Lightning strike zaps EC2 Ireland

Lightning strike zaps EC2 Ireland

Summary: A lightning strike last night knocked out servers at Amazon's only European data center and the provider has warned some of those affected face delays of up to two days before they get back online.

SHARE:

Amazon has told its EC2 customers in Europe some of them could face outages of as long as 24 to 48 hours as the cloud provider struggles to recover from a lightning strike that disrupted power supplies to its Dublin, Ireland data center. It took 3 hours to recover the first of the affected instances last evening European time (midday Pacific time) and after almost 12 hours a quarter still remained offline, with knock-on effects slowing their likely recovery time. From Amazon's status page (12:08am PDT update):

"Due to the scale of the power disruption, a large number of EBS servers lost power and require manual operations before volumes can be restored. Restoring these volumes requires that we make an extra copy of all data, which has consumed most spare capacity and slowed our recovery process. We've been able to restore EC2 instances without attached EBS volumes, as well as some EC2 instances with attached EBS volumes. We are in the process of installing additional capacity in order to support this process both by adding available capacity currently onsite and by moving capacity from other availability zones to the affected zone. While many volumes will be restored over the next several hours, we anticipate that it will take 24-48 hours until the process is completed. In some cases EC2 instances or EBS servers lost power before writes to their volumes were completely consistent. Because of this, in some cases we will provide customers with a recovery snapshot instead of restoring their volume so they can validate the health of their volumes before returning them to service. We will contact those customers with information about their recovery snapshot."

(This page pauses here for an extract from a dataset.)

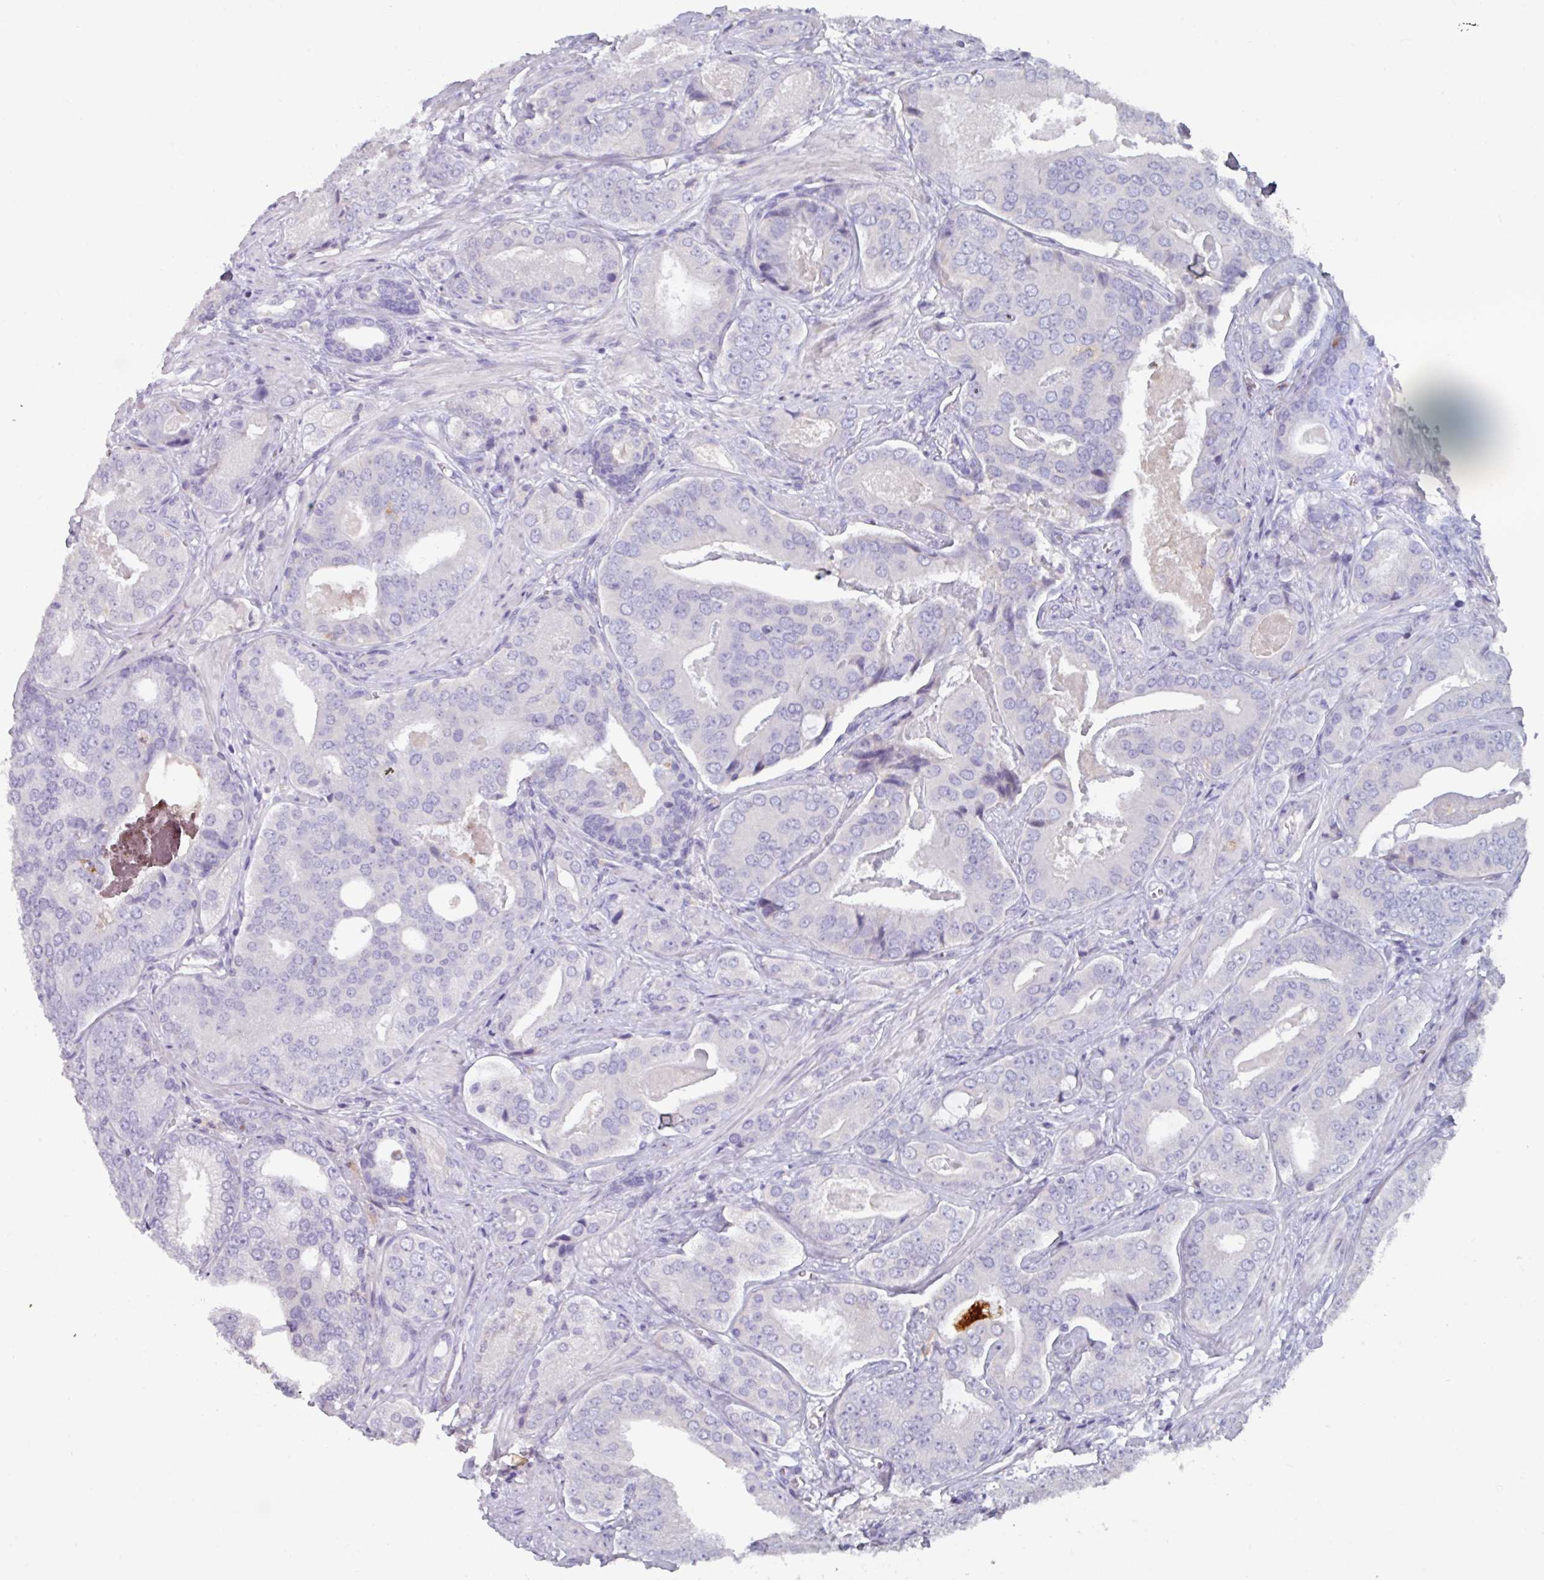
{"staining": {"intensity": "negative", "quantity": "none", "location": "none"}, "tissue": "prostate cancer", "cell_type": "Tumor cells", "image_type": "cancer", "snomed": [{"axis": "morphology", "description": "Adenocarcinoma, High grade"}, {"axis": "topography", "description": "Prostate"}], "caption": "Prostate cancer stained for a protein using IHC displays no staining tumor cells.", "gene": "OR2T10", "patient": {"sex": "male", "age": 71}}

The outage struck servers in one of three availability zones in the EU-WEST-1 region, but recovery efforts have had knock-on effects to capacity in the other two zones. Relational Database Service (RDS) is also badly affected. EU-WEST-1 is Amazon's only data center in Europe, which means that customers who have to keep their data within the European region for data protection compliance have no available failover to another Amazon location.

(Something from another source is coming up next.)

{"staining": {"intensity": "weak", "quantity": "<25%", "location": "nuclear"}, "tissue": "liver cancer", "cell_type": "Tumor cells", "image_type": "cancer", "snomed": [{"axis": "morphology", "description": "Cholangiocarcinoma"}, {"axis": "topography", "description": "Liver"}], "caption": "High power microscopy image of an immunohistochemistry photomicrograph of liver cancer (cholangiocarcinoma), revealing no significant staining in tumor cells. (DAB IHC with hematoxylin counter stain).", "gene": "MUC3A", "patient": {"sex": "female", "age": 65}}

How the outage happened, from Amazon's status page history:

"We understand at this point that a lighting strike hit a transformer from a utility provider to one of our Availability Zones in Dublin, sparking an explosion and fire. Normally, upon dropping the utility power provided by the transformer, electrical load would be seamlessly picked up by backup generators. The transient electric deviation caused by the explosion was large enough that it propagated to a portion of the phase control system that synchronizes the backup generator plant, disabling some of them. Power sources must be phase-synchronized before they can be brought online to load. Bringing these generators online required manual synchronization. We've now restored power to the Availability Zone and are bringing EC2 instances up. We'll be carefully reviewing the isolation that exists between the control system and other components. The event began at 10:41 AM PDT with instances beginning to recover at 1:47 PM PDT."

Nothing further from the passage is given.